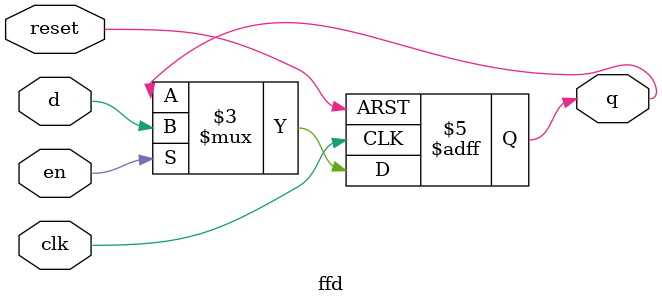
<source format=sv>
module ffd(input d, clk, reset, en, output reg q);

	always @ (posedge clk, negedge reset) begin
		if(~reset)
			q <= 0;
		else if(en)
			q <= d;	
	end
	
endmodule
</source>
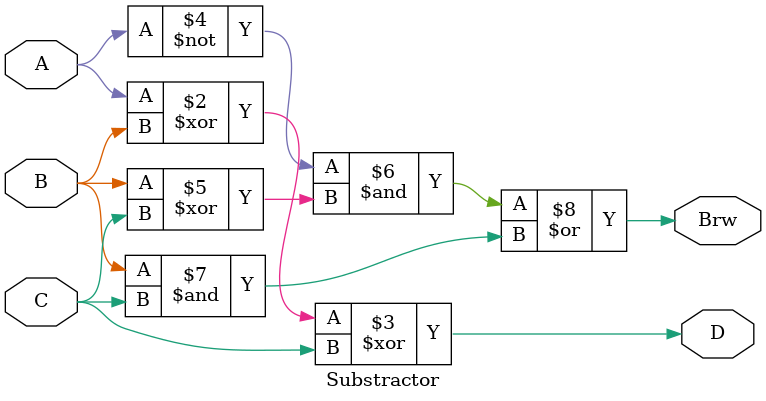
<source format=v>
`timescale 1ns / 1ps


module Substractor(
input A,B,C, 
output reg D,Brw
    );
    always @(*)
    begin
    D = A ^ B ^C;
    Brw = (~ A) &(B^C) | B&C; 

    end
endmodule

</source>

==============================

Output the material word for word, and keep the pictures out.

:: Exercise output ::
<source format=sv>
module ffd(input d, clk, reset, en, output reg q);

	always @ (posedge clk, negedge reset) begin
		if(~reset)
			q <= 0;
		else if(en)
			q <= d;	
	end
	
endmodule
</source>
<source format=v>
`timescale 1ns / 1ps


module Substractor(
input A,B,C, 
output reg D,Brw
    );
    always @(*)
    begin
    D = A ^ B ^C;
    Brw = (~ A) &(B^C) | B&C; 

    end
endmodule

</source>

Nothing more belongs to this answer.